──────── Datos de entrada ────────
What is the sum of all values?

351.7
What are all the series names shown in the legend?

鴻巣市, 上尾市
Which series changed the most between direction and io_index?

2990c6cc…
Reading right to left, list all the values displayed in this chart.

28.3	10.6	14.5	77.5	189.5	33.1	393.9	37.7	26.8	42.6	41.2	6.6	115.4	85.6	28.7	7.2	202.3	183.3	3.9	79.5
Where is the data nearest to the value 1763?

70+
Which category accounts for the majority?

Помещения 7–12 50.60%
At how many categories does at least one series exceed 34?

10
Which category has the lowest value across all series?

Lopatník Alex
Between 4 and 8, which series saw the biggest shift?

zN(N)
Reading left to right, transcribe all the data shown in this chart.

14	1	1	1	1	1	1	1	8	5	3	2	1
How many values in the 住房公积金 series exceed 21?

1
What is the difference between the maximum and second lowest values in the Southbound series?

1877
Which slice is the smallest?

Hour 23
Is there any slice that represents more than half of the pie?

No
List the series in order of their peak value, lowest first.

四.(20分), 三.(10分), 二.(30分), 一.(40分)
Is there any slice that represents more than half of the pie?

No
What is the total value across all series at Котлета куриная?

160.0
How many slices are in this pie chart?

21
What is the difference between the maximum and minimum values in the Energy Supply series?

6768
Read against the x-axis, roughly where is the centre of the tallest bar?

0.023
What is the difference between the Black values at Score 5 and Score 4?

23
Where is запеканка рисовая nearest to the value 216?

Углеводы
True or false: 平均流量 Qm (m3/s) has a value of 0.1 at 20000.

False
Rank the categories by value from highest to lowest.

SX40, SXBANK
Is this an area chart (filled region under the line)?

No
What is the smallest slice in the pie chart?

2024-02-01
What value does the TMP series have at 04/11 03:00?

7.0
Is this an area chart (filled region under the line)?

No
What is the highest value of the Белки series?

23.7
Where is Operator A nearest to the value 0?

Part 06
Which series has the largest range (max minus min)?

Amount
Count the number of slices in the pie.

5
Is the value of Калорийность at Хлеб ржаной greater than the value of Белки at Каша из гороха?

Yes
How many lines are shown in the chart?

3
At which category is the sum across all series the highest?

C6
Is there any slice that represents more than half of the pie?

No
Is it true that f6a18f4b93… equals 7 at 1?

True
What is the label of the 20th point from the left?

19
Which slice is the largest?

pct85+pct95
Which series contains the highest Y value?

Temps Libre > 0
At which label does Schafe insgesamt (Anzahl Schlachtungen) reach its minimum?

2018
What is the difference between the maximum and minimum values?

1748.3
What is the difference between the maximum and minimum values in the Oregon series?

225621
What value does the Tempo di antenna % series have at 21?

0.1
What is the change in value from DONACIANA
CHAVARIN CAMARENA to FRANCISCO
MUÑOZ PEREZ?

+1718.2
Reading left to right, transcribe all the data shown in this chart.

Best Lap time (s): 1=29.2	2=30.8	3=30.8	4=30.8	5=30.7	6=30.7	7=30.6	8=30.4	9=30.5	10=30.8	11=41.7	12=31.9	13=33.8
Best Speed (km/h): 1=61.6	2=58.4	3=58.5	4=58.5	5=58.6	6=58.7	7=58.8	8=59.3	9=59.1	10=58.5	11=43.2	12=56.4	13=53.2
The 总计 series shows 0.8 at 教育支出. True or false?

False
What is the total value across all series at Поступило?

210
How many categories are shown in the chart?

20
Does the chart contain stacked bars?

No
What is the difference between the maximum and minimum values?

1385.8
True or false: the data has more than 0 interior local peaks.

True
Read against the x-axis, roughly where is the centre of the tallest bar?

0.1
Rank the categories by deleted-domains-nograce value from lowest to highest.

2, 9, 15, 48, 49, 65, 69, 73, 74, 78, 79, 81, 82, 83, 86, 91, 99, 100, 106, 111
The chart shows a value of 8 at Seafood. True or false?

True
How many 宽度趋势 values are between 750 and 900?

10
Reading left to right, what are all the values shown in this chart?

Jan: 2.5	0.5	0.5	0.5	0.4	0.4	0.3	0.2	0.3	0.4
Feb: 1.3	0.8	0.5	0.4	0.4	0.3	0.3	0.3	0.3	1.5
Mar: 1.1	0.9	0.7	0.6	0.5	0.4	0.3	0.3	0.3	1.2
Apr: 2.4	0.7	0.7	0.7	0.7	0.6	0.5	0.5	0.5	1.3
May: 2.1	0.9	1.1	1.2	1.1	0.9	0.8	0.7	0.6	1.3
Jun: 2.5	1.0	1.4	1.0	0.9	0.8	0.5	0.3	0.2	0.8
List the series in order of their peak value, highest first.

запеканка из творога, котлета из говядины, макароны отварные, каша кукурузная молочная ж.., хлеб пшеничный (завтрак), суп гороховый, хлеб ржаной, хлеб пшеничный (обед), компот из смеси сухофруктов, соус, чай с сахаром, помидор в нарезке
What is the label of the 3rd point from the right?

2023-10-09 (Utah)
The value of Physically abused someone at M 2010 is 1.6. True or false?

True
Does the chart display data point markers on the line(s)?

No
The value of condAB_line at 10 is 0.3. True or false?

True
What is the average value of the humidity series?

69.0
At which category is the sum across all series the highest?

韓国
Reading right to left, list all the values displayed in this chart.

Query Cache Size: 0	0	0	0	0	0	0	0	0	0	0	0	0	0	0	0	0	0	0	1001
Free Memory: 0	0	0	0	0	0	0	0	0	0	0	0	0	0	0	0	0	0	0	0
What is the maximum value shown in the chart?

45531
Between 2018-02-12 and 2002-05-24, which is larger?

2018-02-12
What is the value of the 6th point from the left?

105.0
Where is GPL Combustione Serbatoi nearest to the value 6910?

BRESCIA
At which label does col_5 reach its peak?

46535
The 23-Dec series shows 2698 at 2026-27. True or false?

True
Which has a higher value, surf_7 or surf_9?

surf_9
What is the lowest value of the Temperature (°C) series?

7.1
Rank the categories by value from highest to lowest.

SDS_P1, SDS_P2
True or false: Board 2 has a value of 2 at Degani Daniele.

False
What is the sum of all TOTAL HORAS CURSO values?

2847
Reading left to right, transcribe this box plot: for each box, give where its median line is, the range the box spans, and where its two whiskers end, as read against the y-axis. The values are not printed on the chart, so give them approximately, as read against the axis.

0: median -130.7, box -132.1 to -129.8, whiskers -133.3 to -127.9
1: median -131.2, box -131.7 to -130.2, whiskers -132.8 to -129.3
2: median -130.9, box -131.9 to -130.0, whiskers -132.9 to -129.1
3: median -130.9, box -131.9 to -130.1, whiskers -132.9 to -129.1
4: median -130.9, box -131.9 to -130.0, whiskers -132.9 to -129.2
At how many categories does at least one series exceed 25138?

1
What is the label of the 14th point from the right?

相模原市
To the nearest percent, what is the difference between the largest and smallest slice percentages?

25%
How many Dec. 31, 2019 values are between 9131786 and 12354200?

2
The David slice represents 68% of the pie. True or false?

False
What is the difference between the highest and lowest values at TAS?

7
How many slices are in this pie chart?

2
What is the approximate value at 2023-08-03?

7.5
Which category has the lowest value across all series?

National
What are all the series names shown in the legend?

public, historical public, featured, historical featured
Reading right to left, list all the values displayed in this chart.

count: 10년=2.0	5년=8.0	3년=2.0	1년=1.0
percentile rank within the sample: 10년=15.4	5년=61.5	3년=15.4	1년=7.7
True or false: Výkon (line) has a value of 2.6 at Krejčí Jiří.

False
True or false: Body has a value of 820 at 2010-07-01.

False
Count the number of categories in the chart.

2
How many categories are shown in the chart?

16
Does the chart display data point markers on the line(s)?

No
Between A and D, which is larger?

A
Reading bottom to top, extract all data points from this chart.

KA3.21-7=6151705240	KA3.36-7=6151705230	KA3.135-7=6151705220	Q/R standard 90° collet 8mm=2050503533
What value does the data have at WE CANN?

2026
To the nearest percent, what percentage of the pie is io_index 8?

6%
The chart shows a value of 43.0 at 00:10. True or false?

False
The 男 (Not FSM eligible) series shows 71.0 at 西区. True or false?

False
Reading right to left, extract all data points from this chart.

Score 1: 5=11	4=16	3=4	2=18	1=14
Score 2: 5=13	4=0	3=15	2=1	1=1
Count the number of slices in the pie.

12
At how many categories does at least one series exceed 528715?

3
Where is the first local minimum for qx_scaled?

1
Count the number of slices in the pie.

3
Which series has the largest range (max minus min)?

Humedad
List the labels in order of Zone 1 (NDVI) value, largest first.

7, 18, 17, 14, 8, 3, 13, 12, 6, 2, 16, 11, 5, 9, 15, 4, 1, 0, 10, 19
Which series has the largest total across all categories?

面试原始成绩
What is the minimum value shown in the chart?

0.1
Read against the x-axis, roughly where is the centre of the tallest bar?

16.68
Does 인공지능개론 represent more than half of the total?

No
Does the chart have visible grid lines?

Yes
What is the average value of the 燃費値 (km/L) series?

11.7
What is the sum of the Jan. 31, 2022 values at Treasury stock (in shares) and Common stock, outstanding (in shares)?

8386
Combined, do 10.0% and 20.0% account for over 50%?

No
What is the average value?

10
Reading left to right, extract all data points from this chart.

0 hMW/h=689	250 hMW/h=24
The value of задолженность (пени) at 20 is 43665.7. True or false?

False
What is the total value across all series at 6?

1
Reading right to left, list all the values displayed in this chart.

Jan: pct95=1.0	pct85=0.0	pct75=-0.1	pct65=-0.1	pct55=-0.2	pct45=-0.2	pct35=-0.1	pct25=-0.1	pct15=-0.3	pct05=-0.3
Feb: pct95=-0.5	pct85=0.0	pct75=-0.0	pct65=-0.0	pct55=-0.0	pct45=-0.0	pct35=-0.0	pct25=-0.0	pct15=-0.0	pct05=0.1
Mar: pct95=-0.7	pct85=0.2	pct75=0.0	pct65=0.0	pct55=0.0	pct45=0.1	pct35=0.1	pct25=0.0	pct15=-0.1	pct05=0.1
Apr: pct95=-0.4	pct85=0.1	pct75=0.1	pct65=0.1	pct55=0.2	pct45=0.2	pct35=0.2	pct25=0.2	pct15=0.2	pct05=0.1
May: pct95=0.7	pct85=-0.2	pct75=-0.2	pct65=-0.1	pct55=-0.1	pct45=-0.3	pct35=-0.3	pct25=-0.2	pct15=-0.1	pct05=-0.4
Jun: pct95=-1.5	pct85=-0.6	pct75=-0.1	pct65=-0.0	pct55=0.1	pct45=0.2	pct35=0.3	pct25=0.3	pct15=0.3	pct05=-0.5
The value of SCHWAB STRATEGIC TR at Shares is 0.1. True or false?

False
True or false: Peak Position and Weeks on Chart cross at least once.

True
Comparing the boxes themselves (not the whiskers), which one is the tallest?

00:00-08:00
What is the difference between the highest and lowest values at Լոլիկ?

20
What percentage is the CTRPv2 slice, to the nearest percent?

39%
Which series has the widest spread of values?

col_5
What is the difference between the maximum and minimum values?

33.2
────────
> Tarea: Copia solo las entradas que van desde el comienzo hasta la línea que contiene "What is the smallest slice in the pie chart?", esta incluida, y sustituye "pie" por "donut" sin alterar nada más.

> Resultado:
What is the sum of all values?

351.7
What are all the series names shown in the legend?

鴻巣市, 上尾市
Which series changed the most between direction and io_index?

2990c6cc…
Reading right to left, list all the values displayed in this chart.

28.3	10.6	14.5	77.5	189.5	33.1	393.9	37.7	26.8	42.6	41.2	6.6	115.4	85.6	28.7	7.2	202.3	183.3	3.9	79.5
Where is the data nearest to the value 1763?

70+
Which category accounts for the majority?

Помещения 7–12 50.60%
At how many categories does at least one series exceed 34?

10
Which category has the lowest value across all series?

Lopatník Alex
Between 4 and 8, which series saw the biggest shift?

zN(N)
Reading left to right, transcribe all the data shown in this chart.

14	1	1	1	1	1	1	1	8	5	3	2	1
How many values in the 住房公积金 series exceed 21?

1
What is the difference between the maximum and second lowest values in the Southbound series?

1877
Which slice is the smallest?

Hour 23
Is there any slice that represents more than half of the donut?

No
List the series in order of their peak value, lowest first.

四.(20分), 三.(10分), 二.(30分), 一.(40分)
Is there any slice that represents more than half of the donut?

No
What is the total value across all series at Котлета куриная?

160.0
How many slices are in this donut chart?

21
What is the difference between the maximum and minimum values in the Energy Supply series?

6768
Read against the x-axis, roughly where is the centre of the tallest bar?

0.023
What is the difference between the Black values at Score 5 and Score 4?

23
Where is запеканка рисовая nearest to the value 216?

Углеводы
True or false: 平均流量 Qm (m3/s) has a value of 0.1 at 20000.

False
Rank the categories by value from highest to lowest.

SX40, SXBANK
Is this an area chart (filled region under the line)?

No
What is the smallest slice in the donut chart?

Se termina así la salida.